WHAT IS EXPECTED — The result should be every line in the data below that carries the string "cualquiera".

[Extracted page text data]

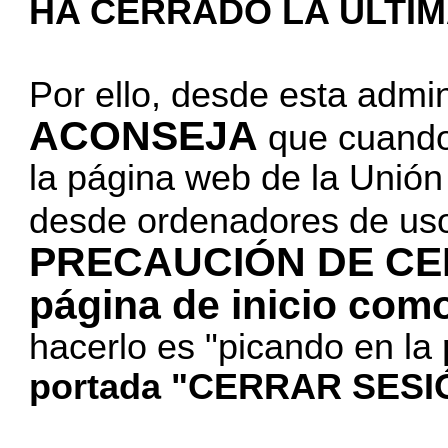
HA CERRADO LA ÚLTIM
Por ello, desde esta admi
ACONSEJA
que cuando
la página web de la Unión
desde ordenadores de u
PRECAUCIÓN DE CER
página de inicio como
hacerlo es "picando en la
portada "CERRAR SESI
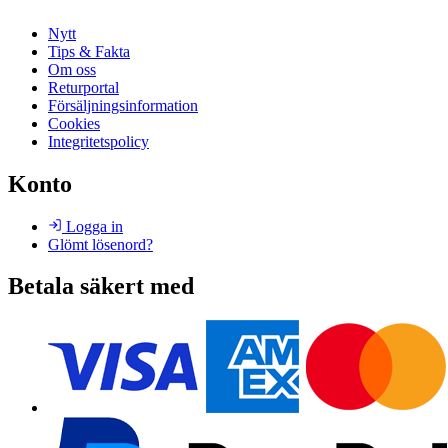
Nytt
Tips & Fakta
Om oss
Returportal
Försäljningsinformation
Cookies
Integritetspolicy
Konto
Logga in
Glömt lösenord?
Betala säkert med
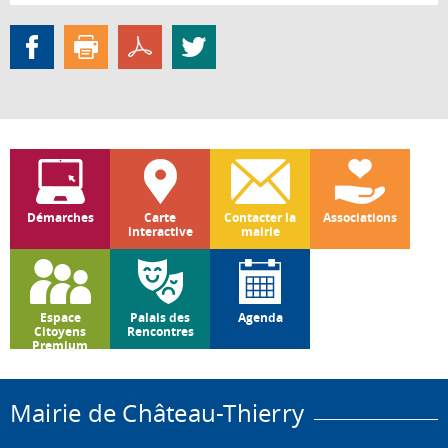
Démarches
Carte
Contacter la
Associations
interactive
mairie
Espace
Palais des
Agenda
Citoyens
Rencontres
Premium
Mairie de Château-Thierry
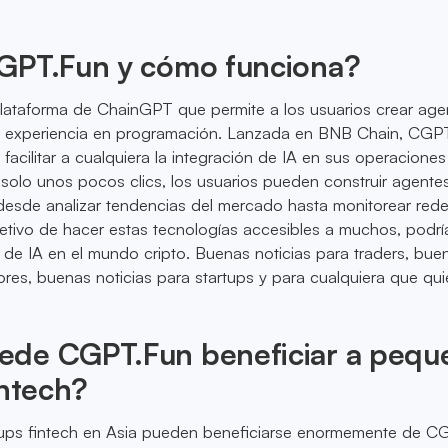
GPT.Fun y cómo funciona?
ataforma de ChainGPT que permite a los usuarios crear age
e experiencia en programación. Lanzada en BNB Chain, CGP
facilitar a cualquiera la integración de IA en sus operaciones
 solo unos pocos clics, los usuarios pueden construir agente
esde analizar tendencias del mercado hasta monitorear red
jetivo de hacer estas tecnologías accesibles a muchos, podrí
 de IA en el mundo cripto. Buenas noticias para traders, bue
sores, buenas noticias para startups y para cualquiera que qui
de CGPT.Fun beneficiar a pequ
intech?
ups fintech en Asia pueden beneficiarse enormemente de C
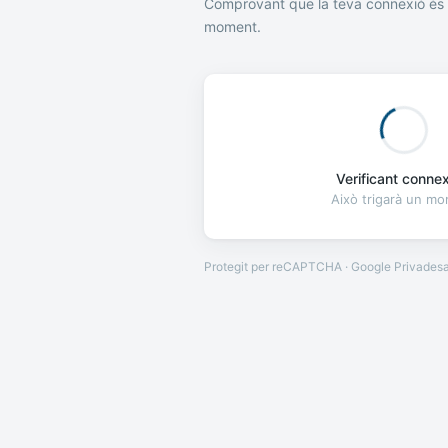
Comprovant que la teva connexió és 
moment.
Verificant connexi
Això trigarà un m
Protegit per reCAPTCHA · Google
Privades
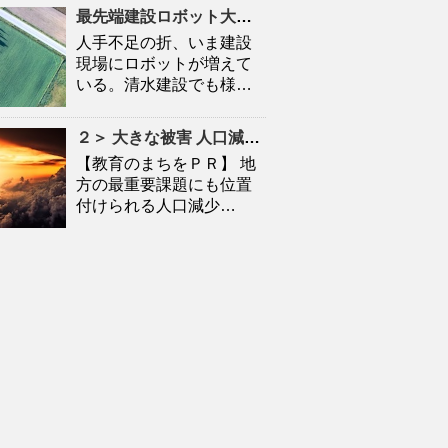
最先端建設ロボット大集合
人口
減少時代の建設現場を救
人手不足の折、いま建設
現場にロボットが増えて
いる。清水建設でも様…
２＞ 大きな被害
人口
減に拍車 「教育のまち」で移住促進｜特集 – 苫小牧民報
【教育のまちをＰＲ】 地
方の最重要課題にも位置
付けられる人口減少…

ANSWER TO THE PROBLEM —
facilitar a cualquiera la integración de IA en sus operaciones
sores, buenas noticias para startups y para cualquiera que qui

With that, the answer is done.